▶ [TEXTO PARA ANÁLISE]
○ ○ ○ ○

De cintura larga, cabelos até a cintura, saia até o joelho, decote até o pescoço, rosto apagado e sobrancelhas revoltas, Maria Arlete não assistia à televisão, não ouvia rádio, fazia questão de deixar bem claro que ‘não era de desfrutes’. Vi uma foto dela comigo, eu devia de ter uns dois, três anos. Ela ajudava na limpeza da casa da mãe. Por debaixo da casca estudadamente pudica, tinha duas grandes taras, por assim dizer: sabonete Francis e pudim de leite.
Gastava, a cada banho, uma barra do seu sabonete preferido, três quartos de hora e boa parte da conta de luz – ‘esfregar bastante o sabonete debaixo da água bem quente ajuda a derreter a banha da barriga’, confidenciava como se fora truque de beleza.
Nas horas vagas, sucumbia aos pudins de leite que a Vó Dinah mandava e que a mãe nem chegava a ver a cor. Negava até a morte, jurava pela tia-avó mortinha, chorava e soluçava. A mãe, jovencita, inexperiente de tudo e um pouco assustada, não sabia bem como reagir. E Maria Arlete seguiu por alguns meses no afã interminável de mandar a brasa na sobremesa e purgar as calorias com a tal esfregação de barriga.
De corpo sinuoso, cabelos curtos em cachinhos bem-cuidados, macacão transparente, top de oncinha, sombra azul, batom-vermelho e sobrancelhas desenhadas, Íria não tinha dessas encanações, fazia questão de deixar bem claro um sensual orgulho de suas carnes. Nua em pêlo, sucumbia à gula com sofreguidão e gemidos, tendo a luz da geladeira do cliente como testemunha. Tivesse ela também avistado um pudim de leite da Vó Dinah, não contaria tempo para comer e lamber até a última gotinha de caramelo, antes-durante-e-depois das coxinhas.
De corpo rotundo, cabelos à escovinha, camisetão amarelo, legging azul-marinho, fone nos ouvidos e sobrancelhas tristes, Iraí fez ontem a faxina combinada, recebeu e foi embora. Não comeu o pão, o presunto, o queijo, a carne, o arroz, as frutas. Não tocou nos ovinhos de chocolate, não bebeu a coca-cola, não abriu o pacote de biscoitos. Sucumbiu, entretanto, ao pudim de leite da Vó Dinah que fiz no fim de semana e que repousava imponente na geladeira coberto por papel alumínio, ainda na forma, no aguardo do jantar com os amigos para fechar a noite com alegria. Dele só restou a forma, lavada e brilhante, mocozada no fundão do armário, como se fora arma de crime.
Fula da vida por ter os planos arruinados e a sobremesa subtraída, sorrio complacente ao pensar na sedução dessa sobremesa tão simples e caseira, na lascívia despertada em Marias Arletes, Írias e Iraís, cujos assaltos à geladeira alheia devem ser relevados diante da irrestibilidade de uma comida boa, seja coxinha de bar ou pudim de leite da Vó Dinah.

○ ○ ○ ○

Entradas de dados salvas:
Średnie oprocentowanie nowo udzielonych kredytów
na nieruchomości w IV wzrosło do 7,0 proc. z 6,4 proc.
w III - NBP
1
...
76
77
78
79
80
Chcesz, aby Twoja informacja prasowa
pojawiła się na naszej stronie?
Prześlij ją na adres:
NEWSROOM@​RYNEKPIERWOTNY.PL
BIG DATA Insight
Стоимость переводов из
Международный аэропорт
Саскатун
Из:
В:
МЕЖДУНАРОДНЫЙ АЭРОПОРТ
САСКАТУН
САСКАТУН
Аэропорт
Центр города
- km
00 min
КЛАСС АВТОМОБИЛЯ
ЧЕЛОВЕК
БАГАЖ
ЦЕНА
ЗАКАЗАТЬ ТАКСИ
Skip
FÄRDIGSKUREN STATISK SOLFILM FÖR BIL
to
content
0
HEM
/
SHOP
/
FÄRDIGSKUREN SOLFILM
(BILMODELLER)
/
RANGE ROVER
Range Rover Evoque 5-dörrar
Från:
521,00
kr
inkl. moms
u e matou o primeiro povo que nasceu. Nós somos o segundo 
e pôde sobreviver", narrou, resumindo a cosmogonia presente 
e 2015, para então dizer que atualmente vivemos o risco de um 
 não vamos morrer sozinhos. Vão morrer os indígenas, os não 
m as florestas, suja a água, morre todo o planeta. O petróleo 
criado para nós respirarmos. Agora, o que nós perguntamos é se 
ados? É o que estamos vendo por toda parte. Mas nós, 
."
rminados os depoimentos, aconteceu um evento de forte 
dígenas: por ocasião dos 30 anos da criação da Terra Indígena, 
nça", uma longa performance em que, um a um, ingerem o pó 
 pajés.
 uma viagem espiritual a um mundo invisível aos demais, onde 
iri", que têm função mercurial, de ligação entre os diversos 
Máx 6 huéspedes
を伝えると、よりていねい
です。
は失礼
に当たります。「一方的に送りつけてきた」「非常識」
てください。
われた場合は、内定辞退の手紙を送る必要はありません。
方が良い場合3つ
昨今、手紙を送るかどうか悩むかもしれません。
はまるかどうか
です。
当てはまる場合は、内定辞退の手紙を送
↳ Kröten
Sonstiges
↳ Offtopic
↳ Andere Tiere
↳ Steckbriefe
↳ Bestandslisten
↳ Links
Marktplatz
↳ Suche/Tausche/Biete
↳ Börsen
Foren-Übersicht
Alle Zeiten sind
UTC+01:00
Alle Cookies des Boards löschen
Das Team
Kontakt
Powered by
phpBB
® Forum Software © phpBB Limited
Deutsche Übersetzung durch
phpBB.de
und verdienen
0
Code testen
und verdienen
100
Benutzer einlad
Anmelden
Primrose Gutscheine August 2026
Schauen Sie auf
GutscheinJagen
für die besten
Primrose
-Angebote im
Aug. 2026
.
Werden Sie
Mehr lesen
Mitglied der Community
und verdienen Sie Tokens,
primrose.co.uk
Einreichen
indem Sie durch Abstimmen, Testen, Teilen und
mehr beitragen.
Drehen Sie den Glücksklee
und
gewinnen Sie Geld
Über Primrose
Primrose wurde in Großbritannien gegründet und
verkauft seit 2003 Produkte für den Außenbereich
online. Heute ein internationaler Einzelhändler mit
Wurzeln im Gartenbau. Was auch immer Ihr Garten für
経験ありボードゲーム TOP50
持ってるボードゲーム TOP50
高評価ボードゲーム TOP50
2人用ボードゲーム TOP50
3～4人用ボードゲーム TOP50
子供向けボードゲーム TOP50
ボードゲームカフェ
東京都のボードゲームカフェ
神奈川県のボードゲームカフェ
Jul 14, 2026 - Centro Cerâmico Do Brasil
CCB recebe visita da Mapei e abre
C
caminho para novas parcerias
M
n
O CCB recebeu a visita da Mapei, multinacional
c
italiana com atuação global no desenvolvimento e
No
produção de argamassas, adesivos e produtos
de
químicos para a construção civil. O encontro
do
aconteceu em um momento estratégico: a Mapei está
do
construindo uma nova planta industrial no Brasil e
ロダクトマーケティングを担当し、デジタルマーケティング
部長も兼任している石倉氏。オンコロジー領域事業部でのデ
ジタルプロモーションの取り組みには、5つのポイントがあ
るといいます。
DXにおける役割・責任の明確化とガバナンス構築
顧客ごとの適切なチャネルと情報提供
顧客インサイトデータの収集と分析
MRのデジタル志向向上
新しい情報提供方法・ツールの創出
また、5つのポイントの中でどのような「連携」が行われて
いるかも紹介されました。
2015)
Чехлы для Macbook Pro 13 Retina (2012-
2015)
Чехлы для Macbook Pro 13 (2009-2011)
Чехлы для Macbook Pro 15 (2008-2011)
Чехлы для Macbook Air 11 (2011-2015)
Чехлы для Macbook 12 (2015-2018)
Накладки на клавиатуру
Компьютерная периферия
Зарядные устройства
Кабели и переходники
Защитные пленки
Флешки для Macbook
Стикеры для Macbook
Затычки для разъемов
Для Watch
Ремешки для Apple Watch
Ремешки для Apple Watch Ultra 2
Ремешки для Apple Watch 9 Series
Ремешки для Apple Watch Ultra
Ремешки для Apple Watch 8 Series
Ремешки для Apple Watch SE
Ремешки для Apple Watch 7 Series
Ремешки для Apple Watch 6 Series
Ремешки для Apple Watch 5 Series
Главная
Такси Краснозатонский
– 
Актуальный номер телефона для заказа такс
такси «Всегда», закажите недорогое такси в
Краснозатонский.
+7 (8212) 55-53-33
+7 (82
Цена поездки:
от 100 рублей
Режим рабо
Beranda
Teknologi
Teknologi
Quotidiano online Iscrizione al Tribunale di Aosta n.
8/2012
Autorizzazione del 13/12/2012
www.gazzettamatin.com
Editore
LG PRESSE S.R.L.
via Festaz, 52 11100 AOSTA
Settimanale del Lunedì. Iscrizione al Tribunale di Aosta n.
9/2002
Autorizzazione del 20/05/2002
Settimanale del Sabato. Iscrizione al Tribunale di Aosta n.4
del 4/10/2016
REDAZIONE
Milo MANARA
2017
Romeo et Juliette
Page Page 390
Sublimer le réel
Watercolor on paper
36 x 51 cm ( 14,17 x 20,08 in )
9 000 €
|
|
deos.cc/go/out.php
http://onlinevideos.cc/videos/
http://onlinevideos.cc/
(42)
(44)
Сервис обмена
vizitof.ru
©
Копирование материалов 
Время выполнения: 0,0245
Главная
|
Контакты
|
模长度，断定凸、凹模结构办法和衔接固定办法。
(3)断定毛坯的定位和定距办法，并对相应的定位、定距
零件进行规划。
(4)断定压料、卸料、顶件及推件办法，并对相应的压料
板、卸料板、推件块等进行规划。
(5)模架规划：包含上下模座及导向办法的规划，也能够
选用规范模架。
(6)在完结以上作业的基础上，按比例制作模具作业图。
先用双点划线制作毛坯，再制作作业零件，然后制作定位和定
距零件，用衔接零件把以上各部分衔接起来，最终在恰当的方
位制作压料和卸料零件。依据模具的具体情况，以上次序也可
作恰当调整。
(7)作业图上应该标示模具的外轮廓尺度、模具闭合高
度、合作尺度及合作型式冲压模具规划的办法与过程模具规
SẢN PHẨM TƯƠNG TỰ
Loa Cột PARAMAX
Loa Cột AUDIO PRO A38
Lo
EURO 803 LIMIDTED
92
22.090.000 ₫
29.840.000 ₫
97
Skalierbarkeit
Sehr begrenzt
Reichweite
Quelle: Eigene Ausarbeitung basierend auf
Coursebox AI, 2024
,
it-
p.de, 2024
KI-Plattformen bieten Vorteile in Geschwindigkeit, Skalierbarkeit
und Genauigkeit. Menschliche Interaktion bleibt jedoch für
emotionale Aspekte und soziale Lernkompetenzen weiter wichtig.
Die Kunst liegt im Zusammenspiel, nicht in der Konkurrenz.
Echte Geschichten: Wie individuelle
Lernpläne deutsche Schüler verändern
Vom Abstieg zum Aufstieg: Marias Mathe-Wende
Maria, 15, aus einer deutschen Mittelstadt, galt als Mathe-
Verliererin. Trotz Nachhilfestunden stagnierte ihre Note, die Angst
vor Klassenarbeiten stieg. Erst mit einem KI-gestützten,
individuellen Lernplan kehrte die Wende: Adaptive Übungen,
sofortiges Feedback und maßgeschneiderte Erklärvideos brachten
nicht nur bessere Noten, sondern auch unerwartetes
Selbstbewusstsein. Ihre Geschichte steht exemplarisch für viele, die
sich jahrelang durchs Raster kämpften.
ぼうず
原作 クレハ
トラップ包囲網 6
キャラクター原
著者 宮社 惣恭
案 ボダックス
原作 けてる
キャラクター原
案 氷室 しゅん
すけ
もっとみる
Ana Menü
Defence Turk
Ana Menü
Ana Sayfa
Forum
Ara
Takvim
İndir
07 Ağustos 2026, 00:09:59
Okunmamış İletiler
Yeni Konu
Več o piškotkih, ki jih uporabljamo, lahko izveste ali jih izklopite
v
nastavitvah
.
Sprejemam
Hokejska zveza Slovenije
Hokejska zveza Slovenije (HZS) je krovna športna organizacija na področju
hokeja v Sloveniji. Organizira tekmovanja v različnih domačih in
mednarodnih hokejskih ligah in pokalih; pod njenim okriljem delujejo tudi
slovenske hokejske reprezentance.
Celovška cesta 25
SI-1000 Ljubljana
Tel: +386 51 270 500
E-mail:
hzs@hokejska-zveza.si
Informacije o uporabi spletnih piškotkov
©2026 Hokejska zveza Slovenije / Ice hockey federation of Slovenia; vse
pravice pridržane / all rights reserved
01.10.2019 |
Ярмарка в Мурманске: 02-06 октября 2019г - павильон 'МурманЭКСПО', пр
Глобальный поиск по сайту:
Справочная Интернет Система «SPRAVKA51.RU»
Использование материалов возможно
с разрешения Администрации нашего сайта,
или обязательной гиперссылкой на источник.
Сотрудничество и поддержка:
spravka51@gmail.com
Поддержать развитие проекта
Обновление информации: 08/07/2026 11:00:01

○ ○ ○ ○

▶ [QUESTÕES DE ESTUDO]
1. Responda com base no texto sobre o pudim de leite:
(a) Qual era o sabonete preferido de Maria Arlete?
(b) O que servia de testemunha quando Íria sucumbia à gula?
(c) Onde foi parar a forma do pudim que Iraí comeu?
2. Por favor, transcreva palavra por palavra o trecho do texto sobre o pudim de leite que começa nas palavras "De corpo rotundo, cabelos" e termina depois de "arma de crime.".
As linhas não têm nenhuma relação com o texto.

▶ [RESPOSTAS DO EXERCÍCIO]
1.
(a) O sabonete Francis.
(b) A luz da geladeira do cliente.
(c) Lavada e brilhante, mocozada no fundão do armário.

2.
De corpo rotundo, cabelos à escovinha, camisetão amarelo, legging azul-marinho, fone nos ouvidos e sobrancelhas tristes, Iraí fez ontem a faxina combinada, recebeu e foi embora. Não comeu o pão, o presunto, o queijo, a carne, o arroz, as frutas. Não tocou nos ovinhos de chocolate, não bebeu a coca-cola, não abriu o pacote de biscoitos. Sucumbiu, entretanto, ao pudim de leite da Vó Dinah que fiz no fim de semana e que repousava imponente na geladeira coberto por papel alumínio, ainda na forma, no aguardo do jantar com os amigos para fechar a noite com alegria. Dele só restou a forma, lavada e brilhante, mocozada no fundão do armário, como se fora arma de crime.